Emily: Most of the images for those come from kids books that I collect from thrift stores. Others come from junk mail and greeting cards. Pretty much any image that is about the size of a quarter is fair game, but I really like making ones that just have something funny or cute in them.
Arwen: Any other projects in the works? What are you working on now?
Emily: Right now I’m working on organizing the Craftacular with Naomi Richardson, the owner of the Glitter Workshop. It is a 15-20 vendor show that we hold in a local bar three times a year. Our last one was June 16. Besides that, I’m working on making rugs and other stuff to take to other indie craft shows like Art vs Craft and Shadow Art Fair.
Arwen: What inspires you?
Emily: I’m inspired by castoffs. Thrift stores are full of linens and remnants and clothes that have incredible texture and designs. They are also full of books with incredible illustrations and glassware with great colors. I love shopping for my materials knowing that I can take an unloved castoff and give it new life by recycling it into something functional and beautiful. I love the challenge of being limited by these castoffs. Part of the fun is collecting lots and lots of materials until the right combination of stuff ends up in my craft room to make a lovely rug, purse, or mosaic.

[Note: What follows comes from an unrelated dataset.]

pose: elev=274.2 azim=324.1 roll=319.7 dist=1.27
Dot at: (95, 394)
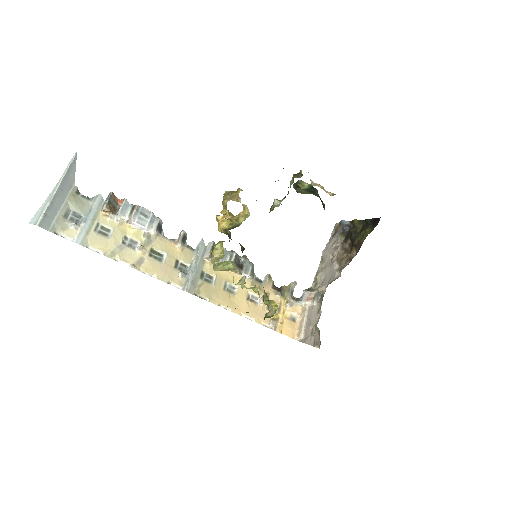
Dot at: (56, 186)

Arwen: What’s one tip you’d give to other crafters?
Emily: Go ahead and dive in. See what happens, but when it is done, learn from your mistakes so you can always being improving your craft and your technique.
Arwen: What are your favorite crafting books/magazines/websites?
Emily: There’s a lot. I read the Craftzine blog everyday. I also love Craft magazine and Readymade. I check in at Craftster.org fairly often. And I like blogs dedicated to showing off indie businesses like Indie Fixx and Modish. As for books, I love the old ones from the 60’s-80’s with big bold designs. I collect those and flip through them for inspiration once and awhile.
Arwen: What are some of your most important influences?
Emily: I entered the Environmental Toxicology program because I wanted to learn how to help the environment. Turns out I hated being locked away all day in a lab, but I still loved the idea of working for the environment and doing the actual experiments with my hands. I took the best parts of that and incorporated it into my crafting. I love that when I display my wares at a show, I get to tell people that everything was made from recycled materials. I get to see that people are amazed that a purse was crocheted from a bathrobe or a rug was crocheted from old sheets. I hope that it educates people that just because they don’t want something, it isn’t garbage and doesn’t need to go straight to a landfill. Hopefully I can inspire them to craft with their own unwanted materials or at least to take their outgrown clothes or old linens to a thrift store where they can stay in circulation where people can use them.